Nonlinear solver behavior when fault effective stress is zero (tensile stresses)

Hi Brad,

I am performing 2D quasi-static simulations using the rate and state friction model. In these simulations I am applying normal tensile traction at the fault to model pore pressure effect on the fault strength.

My problem is the following:

  1. I would like to model a case with very low effective stress. In this situation, I noticed that, due to fault slip and domain deformation, normal stress at the fault decreases causing the fault to open (effective stress >= 0) at some locations.

  2. The nonlinear solver then does not converge anymore, which I suspect is related to the frictionless interface.

I have verified that the nonlinear and linear solvers converges in few iterations whenever 1) normal tractions are not applied at the fault 2) or when the effective stress is large enough to prevent it to be larger than zero.

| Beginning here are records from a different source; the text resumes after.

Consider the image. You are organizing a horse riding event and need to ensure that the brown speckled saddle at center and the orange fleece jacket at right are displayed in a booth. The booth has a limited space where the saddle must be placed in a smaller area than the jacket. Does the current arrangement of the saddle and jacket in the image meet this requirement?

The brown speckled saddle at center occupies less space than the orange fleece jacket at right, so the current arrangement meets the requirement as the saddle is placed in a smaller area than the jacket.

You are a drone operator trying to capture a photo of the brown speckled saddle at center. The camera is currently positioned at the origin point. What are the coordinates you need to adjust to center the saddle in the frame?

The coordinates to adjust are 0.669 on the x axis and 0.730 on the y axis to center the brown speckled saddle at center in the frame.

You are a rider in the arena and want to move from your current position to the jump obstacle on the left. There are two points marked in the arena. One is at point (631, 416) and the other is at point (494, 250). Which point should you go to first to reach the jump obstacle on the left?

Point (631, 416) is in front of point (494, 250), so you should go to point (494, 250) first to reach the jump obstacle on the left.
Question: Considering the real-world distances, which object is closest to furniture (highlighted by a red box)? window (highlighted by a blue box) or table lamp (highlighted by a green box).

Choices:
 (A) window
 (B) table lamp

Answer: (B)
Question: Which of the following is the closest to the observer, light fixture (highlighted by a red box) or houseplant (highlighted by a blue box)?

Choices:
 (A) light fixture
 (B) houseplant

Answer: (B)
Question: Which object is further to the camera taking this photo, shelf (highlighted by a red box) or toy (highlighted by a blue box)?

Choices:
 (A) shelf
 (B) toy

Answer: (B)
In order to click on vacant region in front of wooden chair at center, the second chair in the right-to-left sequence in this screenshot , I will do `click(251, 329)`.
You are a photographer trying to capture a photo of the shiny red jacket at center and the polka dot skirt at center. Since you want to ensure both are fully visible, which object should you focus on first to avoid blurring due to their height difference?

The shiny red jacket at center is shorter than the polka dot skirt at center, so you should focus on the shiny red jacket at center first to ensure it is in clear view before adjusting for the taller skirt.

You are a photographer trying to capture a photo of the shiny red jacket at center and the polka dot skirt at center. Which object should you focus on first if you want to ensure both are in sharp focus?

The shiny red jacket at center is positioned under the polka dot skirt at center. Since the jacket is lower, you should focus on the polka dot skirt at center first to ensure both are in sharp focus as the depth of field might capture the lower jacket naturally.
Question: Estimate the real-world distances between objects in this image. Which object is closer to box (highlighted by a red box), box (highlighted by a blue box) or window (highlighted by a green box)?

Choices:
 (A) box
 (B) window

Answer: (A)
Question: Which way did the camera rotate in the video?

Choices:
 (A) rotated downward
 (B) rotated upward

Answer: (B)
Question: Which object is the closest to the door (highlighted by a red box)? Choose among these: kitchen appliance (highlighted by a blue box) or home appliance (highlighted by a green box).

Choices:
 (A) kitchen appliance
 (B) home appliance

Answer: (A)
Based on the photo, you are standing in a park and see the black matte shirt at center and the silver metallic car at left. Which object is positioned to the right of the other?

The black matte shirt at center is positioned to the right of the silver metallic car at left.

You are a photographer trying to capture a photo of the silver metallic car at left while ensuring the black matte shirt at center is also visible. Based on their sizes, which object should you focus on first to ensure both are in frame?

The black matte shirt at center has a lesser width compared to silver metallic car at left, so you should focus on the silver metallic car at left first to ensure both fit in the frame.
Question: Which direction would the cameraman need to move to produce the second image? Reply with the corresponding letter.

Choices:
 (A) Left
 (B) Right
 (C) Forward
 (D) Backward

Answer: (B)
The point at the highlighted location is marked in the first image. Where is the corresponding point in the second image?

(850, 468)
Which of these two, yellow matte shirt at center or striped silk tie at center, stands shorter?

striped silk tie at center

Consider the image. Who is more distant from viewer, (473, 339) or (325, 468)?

I know you may need a working version of the problem to provide detailed feedback, which I can prepare if needed. In the mean time, would you be able to comment a little on what is the expect behavior of the nonlinear solver when the fault is in tension (effective stress >= 0) ?

Thank you,

A localized region of very low effective normal stress or even tension should not cause much change in the number of nonlinear iterations and rate of convergence of the nonlinear solve. The nonlinear solve is most likely to have difficulties and a slow rate of convergence in cases with large simultaneous slip over large fractions of the domain. There is not that much that can be done to mitigate a slow rate of convergence with the current formulation when a large fraction of a through-going fault is slipping simultaneously.